Last week, the Albanese government unveiled its new 2035 climate target for Australia, promising an accelerated overhaul of the country’s energy grid.
The plan still maintains a net zero target by 2050, but includes a new 2035 benchmark to cut emissions by 62-70 percent by 2035.
The blueprint is discussed in the released report, Australia’s Net Zero Transformation: Treasury Modelling and Analysis, which was released by Prime Minister Anthony Albanese, alongside Climate Minister Chris Bowen, Treasurer Jim Chalmers, and Climate Authority Chair Matt Kean.
More ‘Carbon Removal’ Projects Needed
One arm in the government’s arsenal to reach net zero could be “land-based sequestration.”Sequestration is the process of capturing carbon emissions and trapping them within the earth’s natural cycle where they are absorbed into plants and soil and converted into organic matter.
Modelling projects sequestration could be increased by 9 percent to 2035, with reforestation considered the most achievable method of doing so.
But costs and other factors remain a grey area.

The report notes a “considerable uncertainty” around the scale and composition of land-based sequestration needed for Australia to reach net zero.
At this stage, experts including Australia’s Commonwealth Scientific and Industrial Research Organisation, can’t agree on how much carbon Australia’s land can absorb for a given price—which would drastically impact the ratio of what a landholder may be paid versus how much carbon can be locked in for the amount of land used.
Various predictive studies give examples up to 20 times apart, meaning some estimates reveal only small amounts of carbon being locked in, while others foretell massive portions for the same cost.
Hopes of a Booming ‘Green’ Industry
The plan also banks on a future booming “green iron” industry, alongside green ammonia and hydrogen, which is produced via a low emissions process.The Treasury best case scenario model predicts around 120 million tonnes of green iron will be produced by 2050.
While there are signs of a burgeoning industry, like Calix Limited’s recent July announcement of a $44.9 million grant for a demonstration plant, there are still a number of major obstacles for the young sector.
“Doing it in Australia is expensive, it’s an expensive place to build stuff,” Rio Tinto Chief Technology Officer Mark Davies said.
Green iron also requires new infrastructure like transmission lines, roads, pipelines, storage, and upgrades to ports.

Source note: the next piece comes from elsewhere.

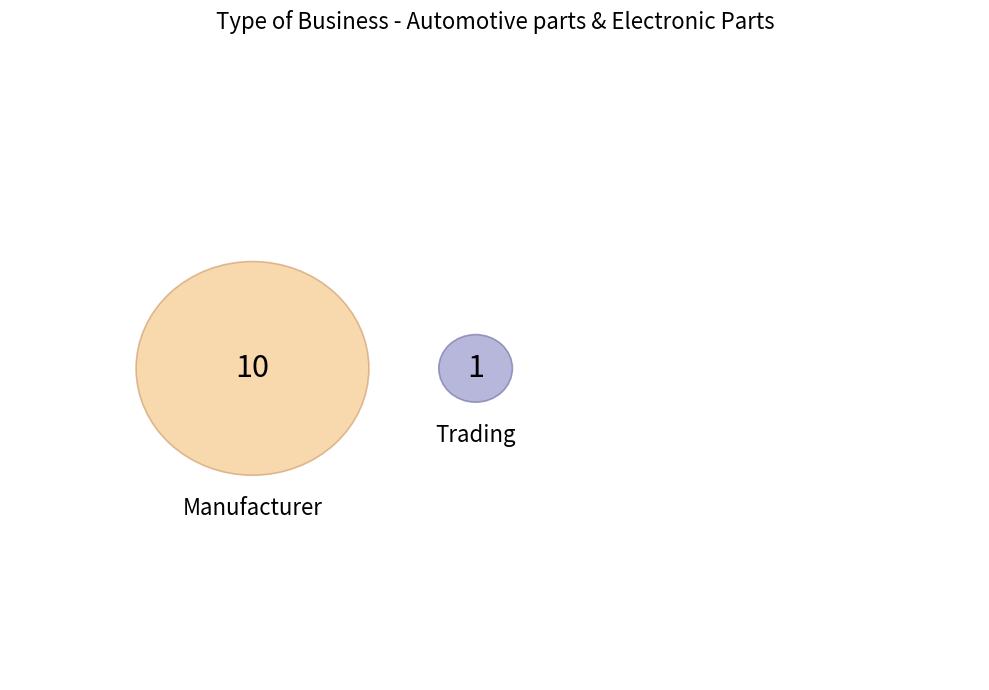

The Trading slice represents 24% of the pie. True or false?

False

Global Demand Predicted to Explode
The 2035 plan also relies on overseas demand booming with Treasury predicting a $109-$178 billion boon by 2050 for hydrogen, ammonia, critical minerals, and “green” metals exports.Countries like China or those in Europe are expected to be the key buyers.

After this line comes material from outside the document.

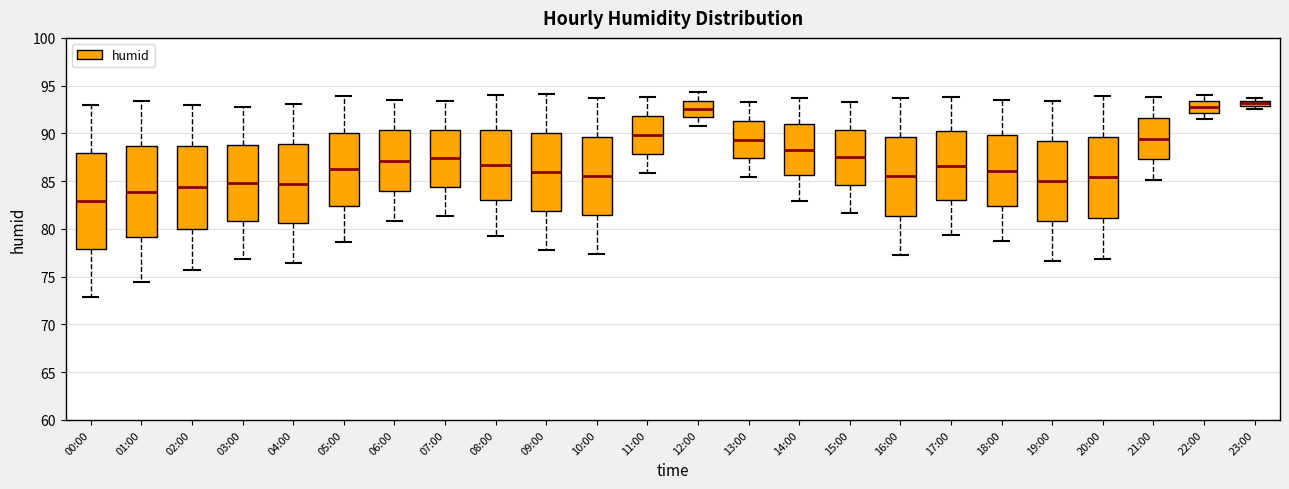

Comparing the boxes themselves (not the whiskers), which one is the tallest?

00:00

“Demand for critical minerals, such as lithium and nickel, essential for electric vehicles and energy storage technologies, is expected to experience strong growth by 2050 under a well below 2°C-aligned global scenario,” the report says.
It also assumes that in this scenario Australian critical mineral exports will increase by 170 percent by 2050, making the country a “key part of global clean energy supply chains.”

How Much Will it Cost?
And the most important question: will Australians be paying more, or less?Yet that’s not entirely clear.
The Treasury does warn that delays in the energy transition due to procrastination will devastate the Australian economy.
“Not pursuing net zero by 2050 risks lower economic growth, reduced investment, missed export and employment opportunities, and higher energy prices,” the report says.
Moreover, the government says net zero will result in 2.3 million more people being employed by 2035, and 5.1 million more in 2050.

However, Aussies are currently dealing with higher energy bills, which has resulted in the Albanese government rolling out two rounds of energy rebates.
Further, the cost of some renewable projects have already ballooned, including New South Wales’ first renewable energy zone, which has gone from an estimated $650 million in 2021, to $5.5 billion in 2025.